The Diary of a Bookseller by Shaun Bythell
Got on Christmas morning. Finished 27 December – there’s something about a diary as opposed to a chapter book; it’s almost impossible to stop reading. Shaun Bythell runs a second-hand bookshop (called The Bookshop) in the book town of Wigtown (in south-west Scotland – Scotland’s answer to Hay-on-Wye). He’s not Basil Fawlty but he doesn’t suffer fools gladly and plenty of them seem to frequent his shop, asking, for example ‘do you sell books?’ It’s not an easy way to make a living – in an area that is very summer-tourist dependent, and is also dependent on finding the gems among the dross in the books he’s offered and on the vagaries of selling online. A host of local characters get a look in, particularly his very eccentric Morrison-skip-diving assistant Nicky. I do hope there will be a further volume.

A Book of Book Lists complied by Alex Johnson
An irresistible, dippable-into Christmas present. I am in good company in keeping a note of books I’ve read – the book includes records kept by, among others, David Bowie and Art Garfunkel.

The other lists include:

The books on the International Space Station
Books left behind in hotels
Desert Island Discs: The books
A telephone box library
Scottish prisoners’ favourite books
Big Bang Theory: the art of the television bookshelf

Books that have never been written

Again I am in good company.

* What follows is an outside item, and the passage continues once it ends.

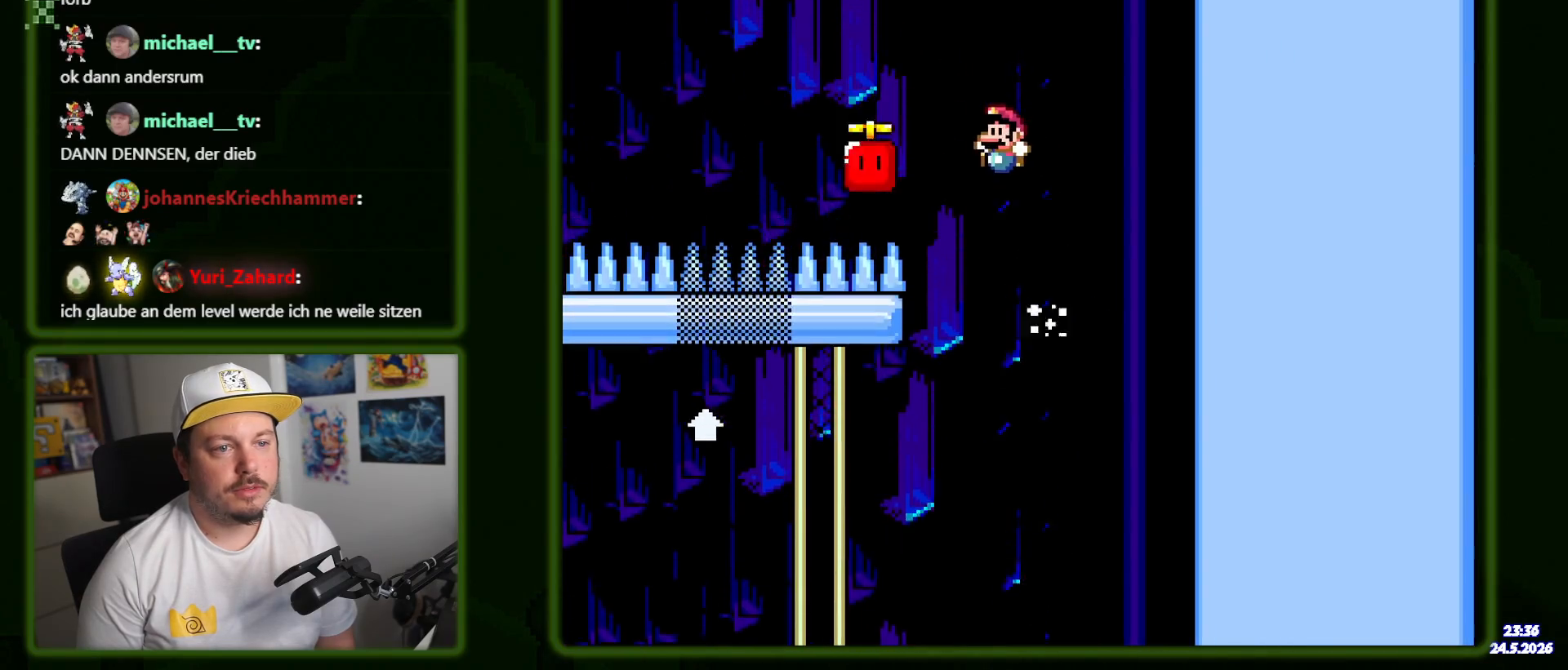
{"dt_ms": 500, "buttons": [], "events": [[100, "DPAD_LEFT", "down"], [184, "DPAD_LEFT", "up"], [367, "DPAD_RIGHT", "down"], [467, "DPAD_RIGHT", "up"]]}
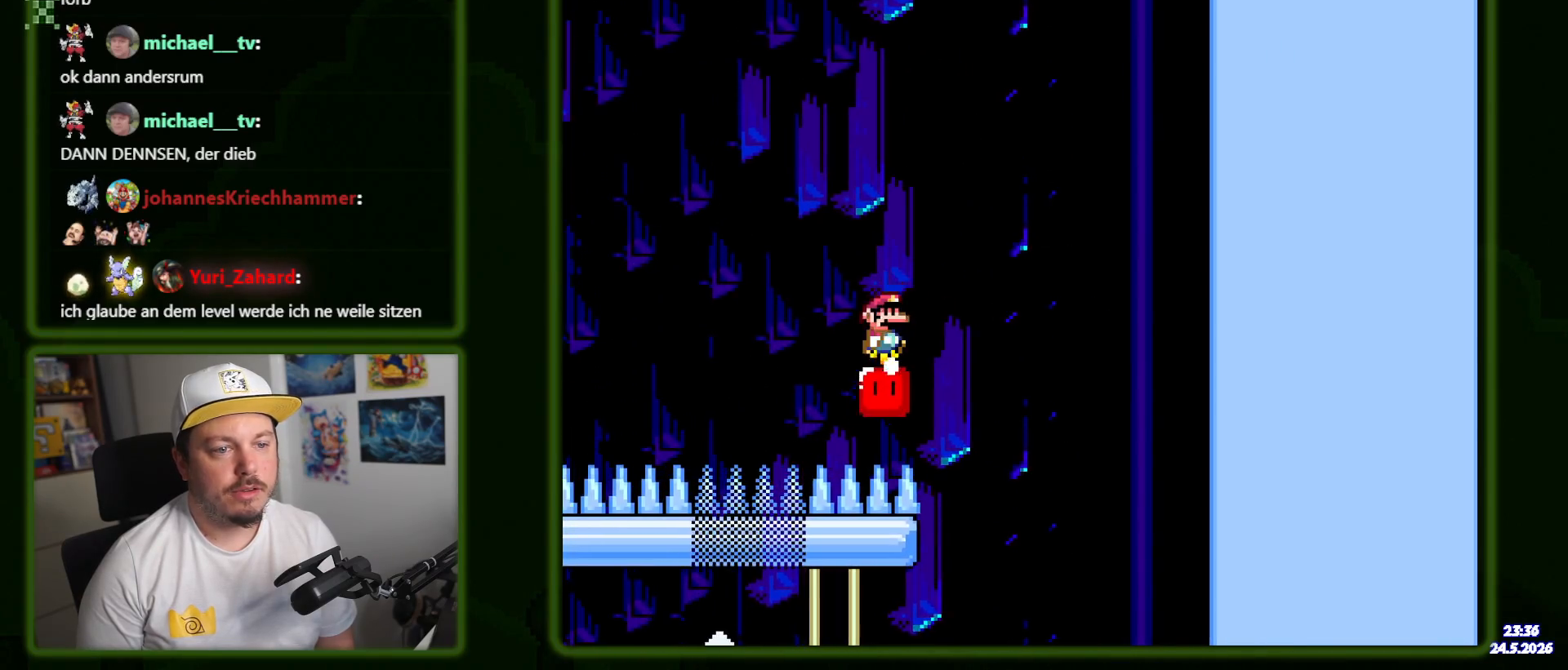
{"dt_ms": 500, "buttons": [], "events": [[67, "DPAD_LEFT", "down"], [284, "DPAD_LEFT", "up"], [317, "B", "down"], [367, "B", "up"]]}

I have a list of titles for about 50 books that I am unlikely ever to write – I may post them here sometime (or sell them to the highest bidder??). Samuel Taylor Coleridge apparently loved making lists of books/poems to write and then not doing so, while a list of proposed but never realised titles by Raymond Chandler include The Man with the Shredded Ear, Uncle Watson Wants to Think and The Diary of a Loud Check Suit.

Wishing you good reading – and writing – in 2018.